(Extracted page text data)
• • • • •
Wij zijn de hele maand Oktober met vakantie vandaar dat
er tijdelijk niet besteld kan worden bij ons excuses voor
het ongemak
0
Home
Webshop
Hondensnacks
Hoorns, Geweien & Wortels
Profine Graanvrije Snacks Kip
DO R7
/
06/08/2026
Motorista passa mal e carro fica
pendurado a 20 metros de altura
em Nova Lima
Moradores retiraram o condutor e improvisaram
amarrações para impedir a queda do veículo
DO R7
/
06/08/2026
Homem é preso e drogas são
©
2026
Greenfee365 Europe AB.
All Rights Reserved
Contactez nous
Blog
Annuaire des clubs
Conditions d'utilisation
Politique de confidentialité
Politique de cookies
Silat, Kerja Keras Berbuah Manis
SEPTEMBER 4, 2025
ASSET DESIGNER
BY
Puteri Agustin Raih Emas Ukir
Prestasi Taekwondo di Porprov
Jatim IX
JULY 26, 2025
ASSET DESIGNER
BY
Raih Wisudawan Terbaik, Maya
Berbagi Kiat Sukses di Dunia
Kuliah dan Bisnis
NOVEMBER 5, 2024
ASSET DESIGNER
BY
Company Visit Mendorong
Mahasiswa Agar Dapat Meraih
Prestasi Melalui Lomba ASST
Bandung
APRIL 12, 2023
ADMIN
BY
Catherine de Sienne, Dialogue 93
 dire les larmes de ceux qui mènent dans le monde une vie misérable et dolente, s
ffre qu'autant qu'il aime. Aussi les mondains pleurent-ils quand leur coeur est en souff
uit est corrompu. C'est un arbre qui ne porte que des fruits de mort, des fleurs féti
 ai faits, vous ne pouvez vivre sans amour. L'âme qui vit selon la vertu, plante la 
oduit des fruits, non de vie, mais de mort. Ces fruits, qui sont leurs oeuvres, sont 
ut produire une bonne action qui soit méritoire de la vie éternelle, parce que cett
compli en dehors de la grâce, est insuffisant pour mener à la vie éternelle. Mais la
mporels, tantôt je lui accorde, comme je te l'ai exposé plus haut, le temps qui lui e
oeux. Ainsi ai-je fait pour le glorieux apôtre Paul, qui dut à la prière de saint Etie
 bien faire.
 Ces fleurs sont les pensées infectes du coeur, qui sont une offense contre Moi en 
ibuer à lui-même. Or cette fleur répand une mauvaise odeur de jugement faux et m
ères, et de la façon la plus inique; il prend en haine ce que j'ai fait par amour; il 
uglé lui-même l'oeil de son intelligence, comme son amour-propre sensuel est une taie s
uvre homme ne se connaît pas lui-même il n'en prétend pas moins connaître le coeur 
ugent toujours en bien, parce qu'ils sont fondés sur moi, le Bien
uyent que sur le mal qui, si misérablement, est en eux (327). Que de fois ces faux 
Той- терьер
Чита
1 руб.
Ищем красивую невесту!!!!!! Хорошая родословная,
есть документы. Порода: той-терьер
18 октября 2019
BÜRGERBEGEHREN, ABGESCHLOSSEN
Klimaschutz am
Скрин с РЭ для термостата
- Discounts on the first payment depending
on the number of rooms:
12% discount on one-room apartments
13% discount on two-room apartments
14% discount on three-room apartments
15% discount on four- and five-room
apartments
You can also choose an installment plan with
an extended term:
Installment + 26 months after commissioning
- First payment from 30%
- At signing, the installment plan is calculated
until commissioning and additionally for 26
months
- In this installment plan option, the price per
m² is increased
• • • • •
Exercise goal: Can you rename "ASSET DESIGNER" to "EDITORIAL TEAM" wherever it occurs in the extracted page text data above and give back all the lines with nothing else changed?

Output:
Wij zijn de hele maand Oktober met vakantie vandaar dat
er tijdelijk niet besteld kan worden bij ons excuses voor
het ongemak
0
Home
Webshop
Hondensnacks
Hoorns, Geweien & Wortels
Profine Graanvrije Snacks Kip
DO R7
/
06/08/2026
Motorista passa mal e carro fica
pendurado a 20 metros de altura
em Nova Lima
Moradores retiraram o condutor e improvisaram
amarrações para impedir a queda do veículo
DO R7
/
06/08/2026
Homem é preso e drogas são
©
2026
Greenfee365 Europe AB.
All Rights Reserved
Contactez nous
Blog
Annuaire des clubs
Conditions d'utilisation
Politique de confidentialité
Politique de cookies
Silat, Kerja Keras Berbuah Manis
SEPTEMBER 4, 2025
EDITORIAL TEAM
BY
Puteri Agustin Raih Emas Ukir
Prestasi Taekwondo di Porprov
Jatim IX
JULY 26, 2025
EDITORIAL TEAM
BY
Raih Wisudawan Terbaik, Maya
Berbagi Kiat Sukses di Dunia
Kuliah dan Bisnis
NOVEMBER 5, 2024
EDITORIAL TEAM
BY
Company Visit Mendorong
Mahasiswa Agar Dapat Meraih
Prestasi Melalui Lomba ASST
Bandung
APRIL 12, 2023
ADMIN
BY
Catherine de Sienne, Dialogue 93
 dire les larmes de ceux qui mènent dans le monde une vie misérable et dolente, s
ffre qu'autant qu'il aime. Aussi les mondains pleurent-ils quand leur coeur est en souff
uit est corrompu. C'est un arbre qui ne porte que des fruits de mort, des fleurs féti
 ai faits, vous ne pouvez vivre sans amour. L'âme qui vit selon la vertu, plante la 
oduit des fruits, non de vie, mais de mort. Ces fruits, qui sont leurs oeuvres, sont 
ut produire une bonne action qui soit méritoire de la vie éternelle, parce que cett
compli en dehors de la grâce, est insuffisant pour mener à la vie éternelle. Mais la
mporels, tantôt je lui accorde, comme je te l'ai exposé plus haut, le temps qui lui e
oeux. Ainsi ai-je fait pour le glorieux apôtre Paul, qui dut à la prière de saint Etie
 bien faire.
 Ces fleurs sont les pensées infectes du coeur, qui sont une offense contre Moi en 
ibuer à lui-même. Or cette fleur répand une mauvaise odeur de jugement faux et m
ères, et de la façon la plus inique; il prend en haine ce que j'ai fait par amour; il 
uglé lui-même l'oeil de son intelligence, comme son amour-propre sensuel est une taie s
uvre homme ne se connaît pas lui-même il n'en prétend pas moins connaître le coeur 
ugent toujours en bien, parce qu'ils sont fondés sur moi, le Bien
uyent que sur le mal qui, si misérablement, est en eux (327). Que de fois ces faux 
Той- терьер
Чита
1 руб.
Ищем красивую невесту!!!!!! Хорошая родословная,
есть документы. Порода: той-терьер
18 октября 2019
BÜRGERBEGEHREN, ABGESCHLOSSEN
Klimaschutz am
Скрин с РЭ для термостата
- Discounts on the first payment depending
on the number of rooms:
12% discount on one-room apartments
13% discount on two-room apartments
14% discount on three-room apartments
15% discount on four- and five-room
apartments
You can also choose an installment plan with
an extended term:
Installment + 26 months after commissioning
- First payment from 30%
- At signing, the installment plan is calculated
until commissioning and additionally for 26
months
- In this installment plan option, the price per
m² is increased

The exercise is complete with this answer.